Open bilzard opened 3 months ago
I might be wrong, but I believe it is due to the causal mask. Without the causal mask we can do (QK^T)V = Q (K^TV) dropping the complexity to O(n x d x d). With the causal mask this cannot be achieved. There are other papers proposing chunkwise parallel algorithms that implement this setup (linearized attention with causal mask) efficiently on a CUDA level with complexity O(L x C x d) where C is the chunk size, but the authors did not seem to implement that.
@juankost
I might be wrong, but I believe it is due to the causal mask. Without the causal mask we can do (QK^T)V = Q (K^TV) dropping the complexity to O(n x d x d). With the causal mask this cannot be achieved.
Thanks for pointing this out. Surely it seems not straight forward to apply causal mask to Q x (K x V) style architecture. Hmm... if they doesn't use architecture in the original paper, I wonder how the authors reduces training time.
There are other papers proposing chunkwise parallel algorithms that implement this setup (linearized attention with causal mask) efficiently on a CUDA level with complexity O(L x C x d) where C is the chunk size.
Interesting. Could you share the paper title of this?
@bilzard
My understanding of their training time comparison is that they compared the total pretraining time of Pythia with the time it takes to finetune Pythia to DijJiang attention (since they mention that they use existing pythia checkpoints for their Dijiang finetuning). i.e. with the claim that with little extra finetuning you get a linearized attention transformer with comparable performance to original transformer.
I would love to hear from the authors on this point, if my understanding is correct.

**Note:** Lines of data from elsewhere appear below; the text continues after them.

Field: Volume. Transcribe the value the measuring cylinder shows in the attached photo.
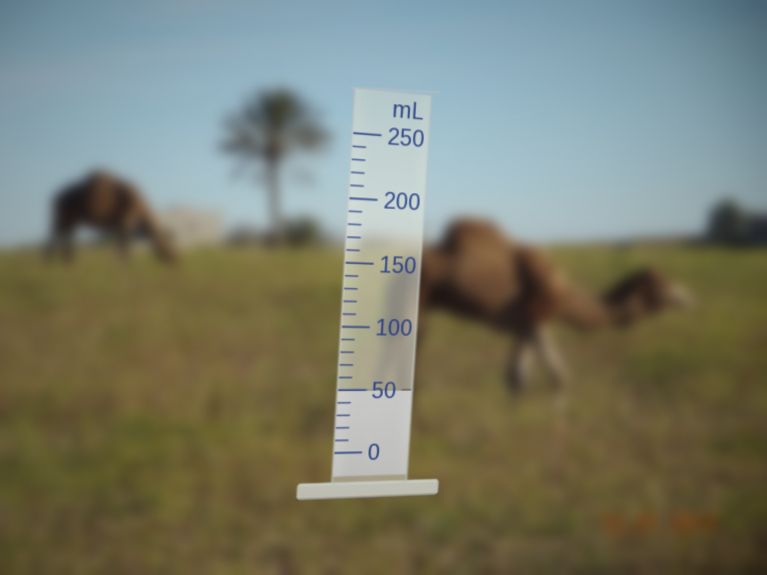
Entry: 50 mL
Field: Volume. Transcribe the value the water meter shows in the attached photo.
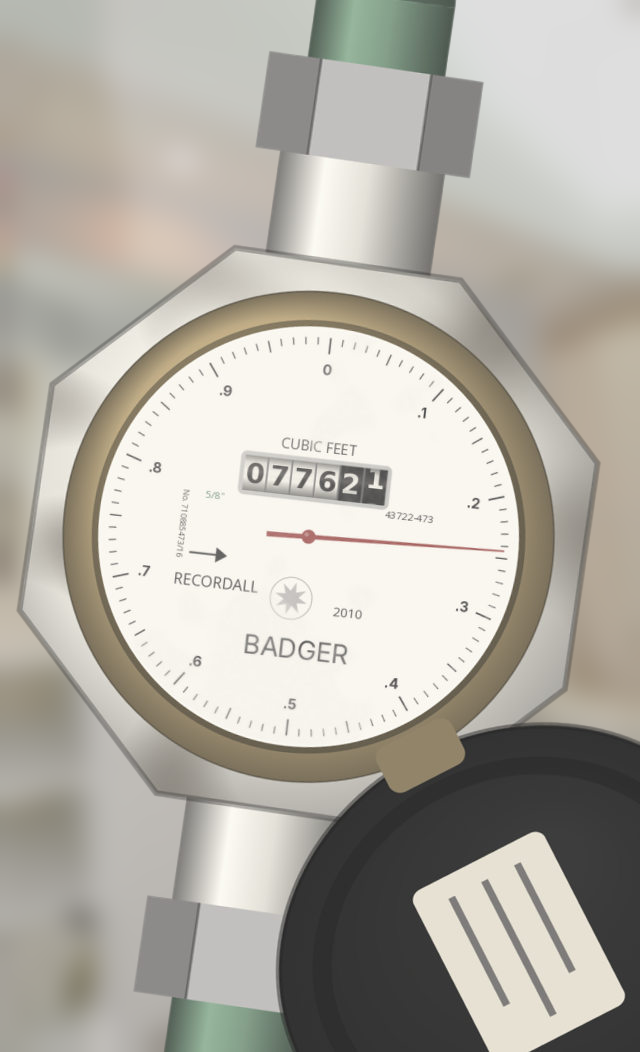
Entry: 77621.24 ft³
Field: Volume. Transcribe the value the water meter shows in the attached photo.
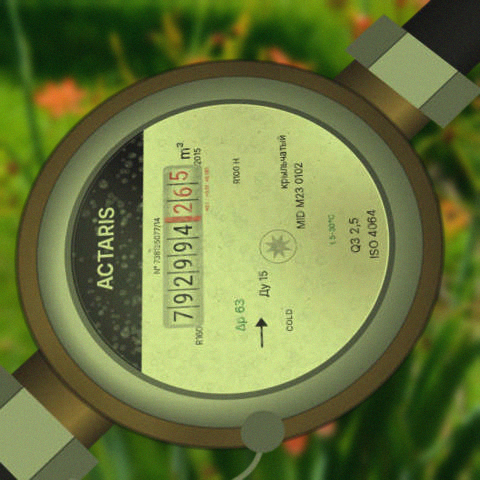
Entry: 792994.265 m³
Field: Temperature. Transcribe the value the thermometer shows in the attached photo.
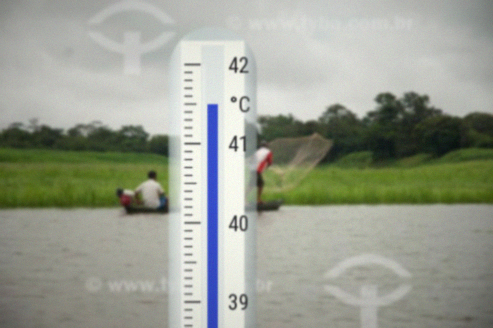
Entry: 41.5 °C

Regarding the papers, as far as I know there are two papers that introduced this, since they came out roughly at similar time. Fortunately they provide efficient code implementations so you could pretty easily adapt DiJiang to use the efficient code from these papers (after the DCT projection, you could pass the modified, Q, K, and V to the flash linear attention code to compute this masked attention efficiently)

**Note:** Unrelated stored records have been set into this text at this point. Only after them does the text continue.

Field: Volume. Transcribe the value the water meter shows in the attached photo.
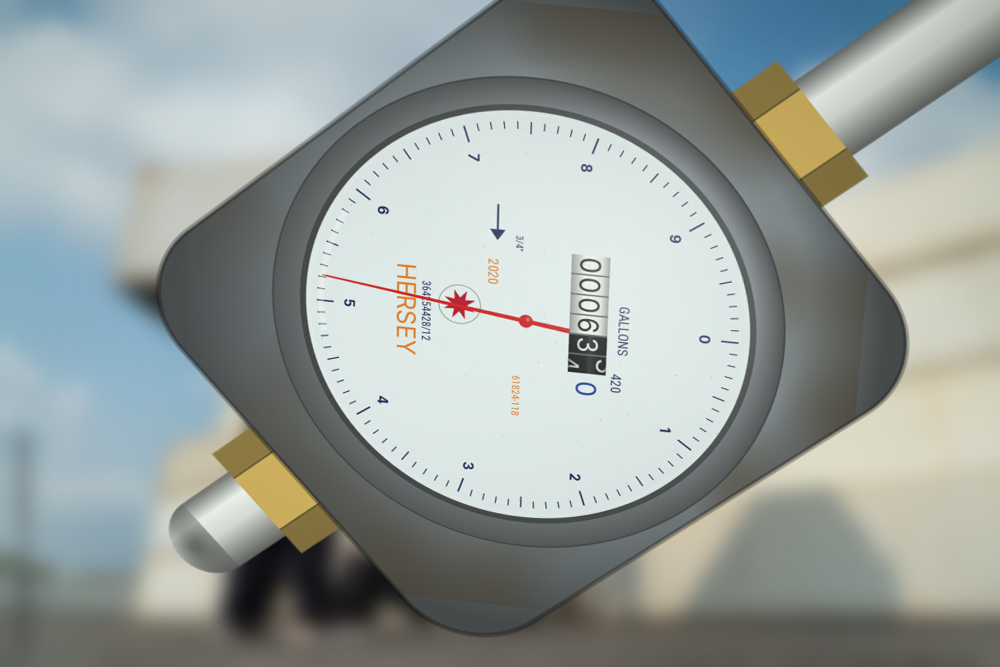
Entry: 6335.2 gal
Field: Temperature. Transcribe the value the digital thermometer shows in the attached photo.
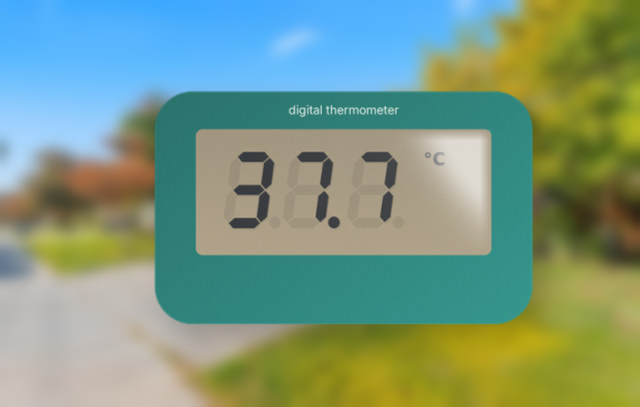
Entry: 37.7 °C
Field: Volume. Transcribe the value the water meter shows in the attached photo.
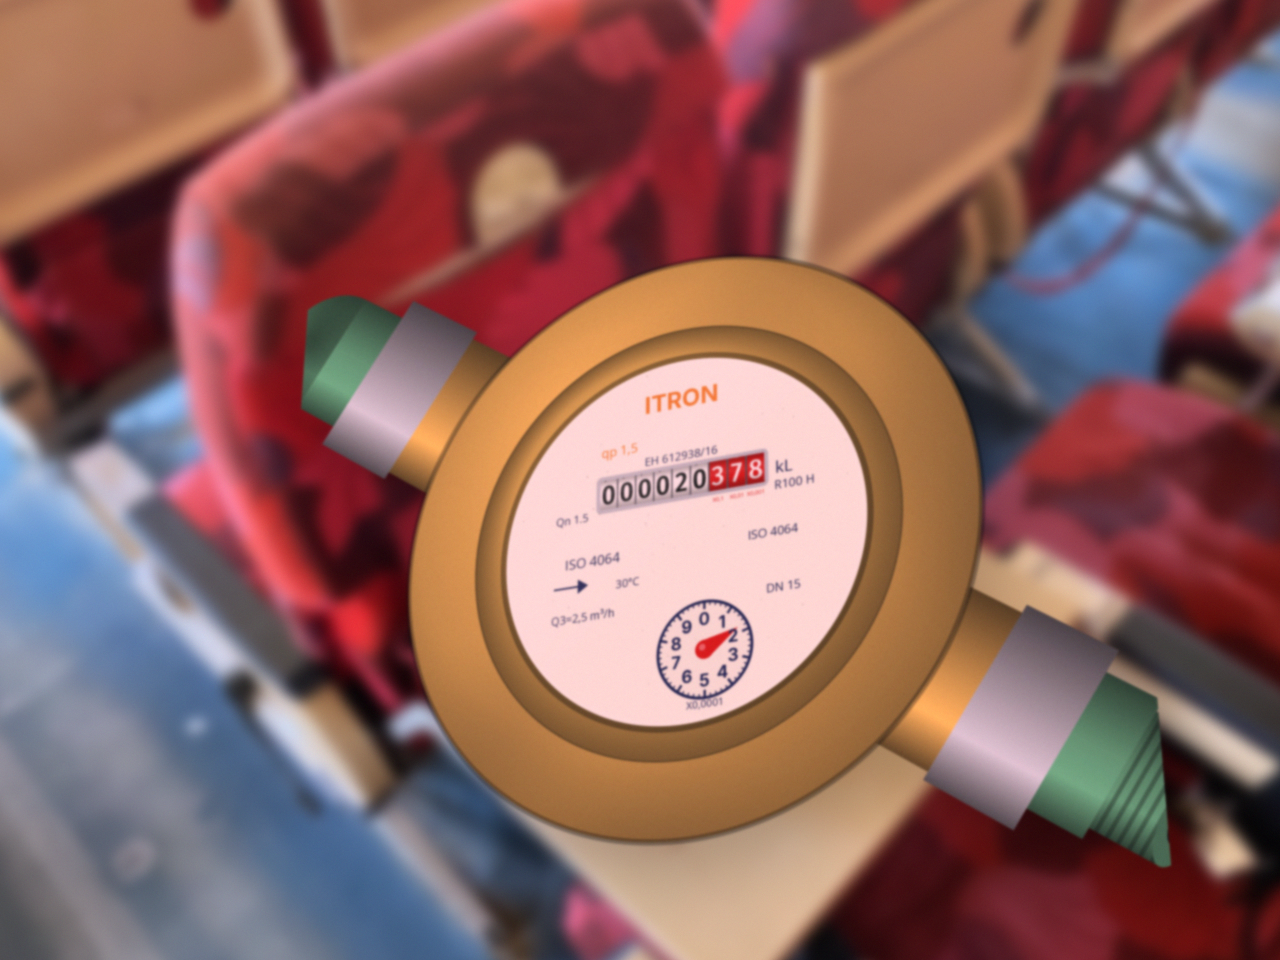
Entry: 20.3781 kL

Yang, S., Wang, B., Shen, Y., Panda, R. and Kim, Y., 2023. Gated linear attention transformers with hardware-efficient training. arXiv preprint arXiv:2312.06635.

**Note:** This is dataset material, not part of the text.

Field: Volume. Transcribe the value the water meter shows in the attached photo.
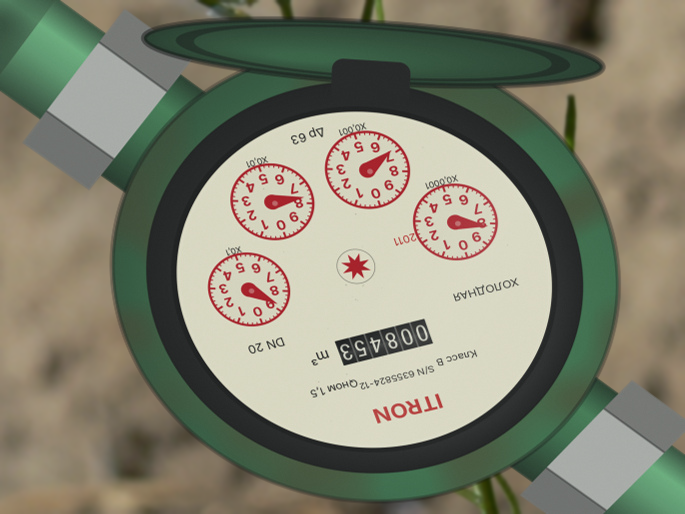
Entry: 8453.8768 m³
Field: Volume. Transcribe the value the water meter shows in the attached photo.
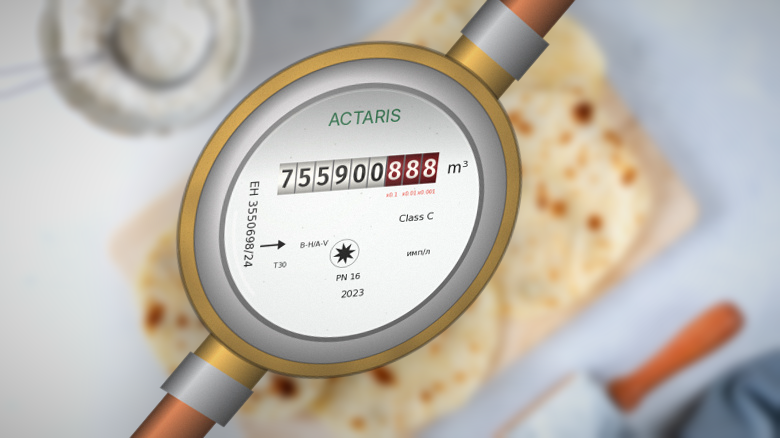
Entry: 755900.888 m³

Qin, Z., Sun, W., Li, D., Shen, X., Sun, W. and Zhong, Y., 2024. Lightning attention-2: A free lunch for handling unlimited sequence lengths in large language models. arXiv preprint arXiv:2401.04658.
@juankost
My understanding of their training time comparison is that they compared the total pretraining time of Pythia with the time it takes to finetune Pythia to DijJiang attention (since they mention that they use existing pythia checkpoints for their Dijiang finetuning).
It seems make sense.
Thanks to sharing papers. I also found efficient implementation of causal matrix product by third party[1], which was used in Performer[2], so share it for reference.
@bilzard
Thanks for the link. I am aware of this paper. I do not recommend using their CUDA code, since it uses the cumsum operation which is still sequential --> that's one of the motivations for introducing the chunkwise parallel implementation in the papers I linked (I recommend reading those papers, they discuss the paper you linked)
@juankost I see. Thanks!
Provided code calculates matrix product of q and k. https://github.com/YuchuanTian/DiJiang/blob/main/modeling/pythia-2.8B-dijiang/modeling_gpt_neox_dijiang.py#L286
That means it has computational complexity O(n x n x d). Is this different implementation than used in the original paper?